Моему военному кораблю, вооруженному пятьюдесятью двумя пушками, выпала честь сражаться вместе с кораблями его величества при взятии Гренады. Флотская гордыня не помешала тому, что капитан моего корабля получил крест, другие офицеры — военные награды, я же, в ком видели чужака, лишь потерял свою флотилию, которую конвоировал этот корабль.
Из всех французов, кто бы они ни были, я больше всех сделал для свободы Америки, породившей и нашу свободу, я один осмелился составить план действий и приступить к его осуществлению вопреки противодействию Англии, Испании и даже самой Франции, но я не был в числе лиц, коим были поручены переговоры, я был чужим в министерских кабинетах. Inde irae.
Затосковав от вида однообразных жилищ и садов, лишенных поэзии, я выстроил дом, о котором все говорят, но я не человек искусства, inde irae.

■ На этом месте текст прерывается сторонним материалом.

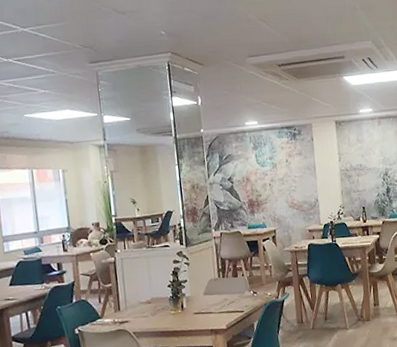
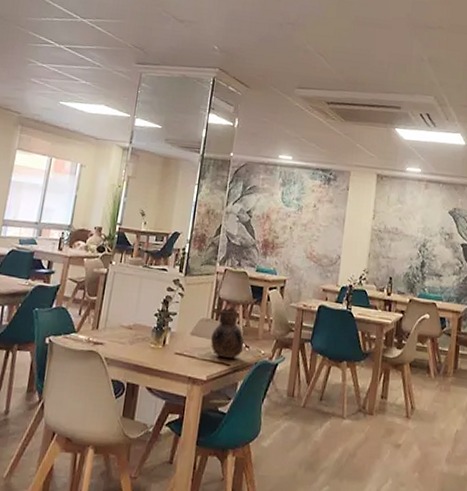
vase: none [222,264,252,307] -> present [211,308,245,359]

Так кем же я был? Никем, кроме как самим собой, тем, кем я и остался, человеком, который свободен даже в оковах, не унывает среди самых грозных опасностей, умеет устоять при любых грозах, ведет дела одной рукой, а войны — другой, который ленив, как осел, но всегда трудится, отбивается от бесчисленных наветов, но счастлив в душе, который никогда не принадлежал ни к одному клану, ни к литературному, ни к политическому, ни к мистическому, который никому не льстил и потому всеми отвергаем».